J’atteste également que :
‘ lundi 6 janvier 2020 je m’aperçois que le compteur des congés payés de M.[C] [N] est très élevé. Je me permets de le mettre à jour sur son bulletin de paie de décembre 2019 et le lui envoie. M.[C] [N] m’appelle plus tard pour me demander de modifier son bulletin de paie et de lui rajouter ses congés payés déduits à tort selon lui. Je lui renvoie donc sa paie modifiée le mercredi 8 janvier 2020. »
Il résulte de cette attestation que si, effectivement, les bulletins de paie ont été établis sur les indications téléphoniques de M.[N], il n’en reste pas moins qu’ils étaient également communiqués au gérant de la Société.
D’autre part, ce témoignage ne fait nullement ressortir des manipulations ou des mensonges qui seraient strictement imputables au salarié.
Il s’en déduit que les éléments comptables et de paie ont été établis par l’employeur sous sa responsabilité ainsi que celle du cabinet comptable.
En effet, bien que communiqués au gérant, ils n’ont jamais été remis en cause par celui-ci durant toute la relation de travail.
À l’opposé, il doit être constaté qu’au titre de la mise à pied conservatoire, la prise d’un certain nombre de congés payés a finalement été refusée par l’employeur.
La Société ne rapporte nullement la preuve inverse de la prise de congés payés par le salarié durant toute la relation de travail.

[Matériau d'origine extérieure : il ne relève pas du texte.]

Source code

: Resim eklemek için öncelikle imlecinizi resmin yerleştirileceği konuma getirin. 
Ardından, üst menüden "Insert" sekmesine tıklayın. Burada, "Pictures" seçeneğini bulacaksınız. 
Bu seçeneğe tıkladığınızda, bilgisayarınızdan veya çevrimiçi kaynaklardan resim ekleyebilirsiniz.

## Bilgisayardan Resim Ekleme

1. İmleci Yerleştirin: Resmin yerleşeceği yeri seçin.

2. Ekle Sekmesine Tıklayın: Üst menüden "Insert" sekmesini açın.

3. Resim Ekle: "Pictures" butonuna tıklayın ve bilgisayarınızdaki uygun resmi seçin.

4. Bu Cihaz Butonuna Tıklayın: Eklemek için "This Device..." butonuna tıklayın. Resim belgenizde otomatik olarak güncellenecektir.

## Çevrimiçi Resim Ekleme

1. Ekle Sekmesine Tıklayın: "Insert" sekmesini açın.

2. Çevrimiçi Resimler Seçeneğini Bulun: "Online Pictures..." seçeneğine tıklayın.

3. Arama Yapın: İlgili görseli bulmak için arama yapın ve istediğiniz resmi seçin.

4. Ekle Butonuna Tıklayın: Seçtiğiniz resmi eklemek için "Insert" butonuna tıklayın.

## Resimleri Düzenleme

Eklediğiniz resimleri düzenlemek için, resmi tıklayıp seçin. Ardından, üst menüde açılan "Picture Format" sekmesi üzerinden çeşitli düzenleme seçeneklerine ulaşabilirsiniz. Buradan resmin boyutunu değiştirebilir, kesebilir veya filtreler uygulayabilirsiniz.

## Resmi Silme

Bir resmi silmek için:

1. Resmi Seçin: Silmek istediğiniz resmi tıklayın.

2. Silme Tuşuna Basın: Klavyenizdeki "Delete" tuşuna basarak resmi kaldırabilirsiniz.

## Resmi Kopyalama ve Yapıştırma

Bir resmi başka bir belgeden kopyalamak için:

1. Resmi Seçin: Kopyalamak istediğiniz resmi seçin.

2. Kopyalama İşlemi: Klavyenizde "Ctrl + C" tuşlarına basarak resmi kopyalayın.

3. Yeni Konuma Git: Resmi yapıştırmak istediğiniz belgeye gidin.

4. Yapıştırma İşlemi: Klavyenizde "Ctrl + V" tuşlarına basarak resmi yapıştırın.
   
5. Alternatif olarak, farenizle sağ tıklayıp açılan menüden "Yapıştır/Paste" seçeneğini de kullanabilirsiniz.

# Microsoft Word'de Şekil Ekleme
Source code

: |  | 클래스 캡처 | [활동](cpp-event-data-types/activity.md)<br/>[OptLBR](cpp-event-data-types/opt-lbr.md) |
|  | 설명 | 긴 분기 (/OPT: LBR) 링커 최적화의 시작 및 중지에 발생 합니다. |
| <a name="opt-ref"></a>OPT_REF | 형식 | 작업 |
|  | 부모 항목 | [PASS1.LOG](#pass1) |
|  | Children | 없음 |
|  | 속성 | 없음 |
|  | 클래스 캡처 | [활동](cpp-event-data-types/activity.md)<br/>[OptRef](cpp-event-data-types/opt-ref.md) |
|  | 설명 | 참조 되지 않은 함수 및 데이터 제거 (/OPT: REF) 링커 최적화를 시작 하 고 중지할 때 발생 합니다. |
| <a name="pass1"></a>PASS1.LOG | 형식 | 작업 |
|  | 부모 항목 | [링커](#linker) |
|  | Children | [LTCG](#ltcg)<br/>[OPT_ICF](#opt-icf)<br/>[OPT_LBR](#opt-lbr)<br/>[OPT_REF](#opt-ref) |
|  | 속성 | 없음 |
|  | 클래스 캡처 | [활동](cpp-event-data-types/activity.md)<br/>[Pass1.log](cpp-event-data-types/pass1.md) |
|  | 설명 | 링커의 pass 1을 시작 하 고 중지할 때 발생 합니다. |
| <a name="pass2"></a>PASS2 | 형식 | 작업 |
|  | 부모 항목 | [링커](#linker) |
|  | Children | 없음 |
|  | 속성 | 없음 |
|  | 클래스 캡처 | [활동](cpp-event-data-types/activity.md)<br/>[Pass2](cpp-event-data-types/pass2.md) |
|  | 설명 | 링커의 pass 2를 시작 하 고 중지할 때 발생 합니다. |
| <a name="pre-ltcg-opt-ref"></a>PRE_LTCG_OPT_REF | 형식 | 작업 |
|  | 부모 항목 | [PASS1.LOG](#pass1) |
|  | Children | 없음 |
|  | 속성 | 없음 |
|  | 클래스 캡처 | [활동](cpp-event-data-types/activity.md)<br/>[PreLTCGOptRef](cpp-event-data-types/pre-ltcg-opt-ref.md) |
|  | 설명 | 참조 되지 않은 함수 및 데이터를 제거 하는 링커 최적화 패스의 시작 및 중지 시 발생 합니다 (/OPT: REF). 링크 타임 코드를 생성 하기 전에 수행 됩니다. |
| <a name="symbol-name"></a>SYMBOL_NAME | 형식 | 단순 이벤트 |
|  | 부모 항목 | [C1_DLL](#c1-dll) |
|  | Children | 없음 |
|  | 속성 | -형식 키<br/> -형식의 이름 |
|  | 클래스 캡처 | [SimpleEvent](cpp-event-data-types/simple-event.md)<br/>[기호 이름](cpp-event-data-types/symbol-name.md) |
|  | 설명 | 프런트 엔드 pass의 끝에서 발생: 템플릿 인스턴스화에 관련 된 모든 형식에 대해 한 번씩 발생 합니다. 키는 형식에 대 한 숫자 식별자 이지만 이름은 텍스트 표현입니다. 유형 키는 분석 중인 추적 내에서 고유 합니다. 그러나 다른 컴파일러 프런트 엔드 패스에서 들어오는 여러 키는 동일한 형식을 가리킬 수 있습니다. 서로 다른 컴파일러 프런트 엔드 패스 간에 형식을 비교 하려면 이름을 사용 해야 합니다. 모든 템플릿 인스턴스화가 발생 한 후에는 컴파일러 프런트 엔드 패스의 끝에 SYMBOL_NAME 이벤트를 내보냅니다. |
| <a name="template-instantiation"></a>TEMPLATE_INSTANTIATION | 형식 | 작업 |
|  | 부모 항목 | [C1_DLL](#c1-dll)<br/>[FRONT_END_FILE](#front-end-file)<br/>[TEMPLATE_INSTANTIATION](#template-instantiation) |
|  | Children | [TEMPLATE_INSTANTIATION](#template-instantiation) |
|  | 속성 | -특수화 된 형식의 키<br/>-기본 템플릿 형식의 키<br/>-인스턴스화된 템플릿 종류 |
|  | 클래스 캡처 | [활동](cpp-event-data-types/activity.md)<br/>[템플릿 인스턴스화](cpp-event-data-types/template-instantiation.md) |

Les bulletins de paie produits et qui n’ont pas été contestés sur la période permettent de constater la prise de congés sur certaine période en 2015, 2016, 2017, 2021 et 2022.
Dans cette mesure, et compte tenu de l’ensemble de ces éléments, il doit être considéré que la demande en paiement au titre du solde des congés payés reportés ne se heurte à aucune contestation sérieuse sur la période antérieure à la rupture du contrat et à la mise à pied à titre conservatoire.
En effet, il est tout aussi constant que la demande de congé durant la mise à pied conservatoire a été refusée par la Société.
Enfin, il doit être rappelé que, s’agissant du report du solde de congés payés, la prescription ne peut courir qu’à compter de la date d’exigibilité des congés soit, la date du report et celle du bulletin de paie sur lequel ils figurent.
Il sera donc fait droit à la demande en paiement à titre provisionnel à hauteur de la somme de 15’234,27 euros à valoir sur le solde des congés payés et reportés dus à M.[N], la Société étant condamnée au paiement de cette somme.
L’ordonnance déférée est donc infirmée en toutes ses dispositions.
La société Le Papille, qui succombe, doit être condamnée en tous les dépens et déboutée en sa demande fondée sur l’article 700 du code de procédure civile.
Il sera fait application de cet article au profit de l’appelant.
PAR CES MOTIFS,
Contradictoire, dernier ressort, publiquement
DÉCIDE qu’est recevable la demande de M.[C] [N],
INFIRME l’ordonnance déférée,
Statuant à nouveau et y ajoutant,
CONDAMNE la société Le Papille à payer à M.[C] [N] la somme provisionnelle de 15.234,27 euros à valoir sur le solde des congés payés et reportés dus antérieurement à la mise à pied à titre conservatoire,
CONDAMNE la société Le Papille aux dépens d’appel et de première instance et la déboute en sa demande fondée sur l’article 700 du code de procédure civile,
CONDAMNE la société Le Papille à payer à M. [C] [N] la somme de 3.000 euros en application des dispositions de l’article 700 du code de procédure civile.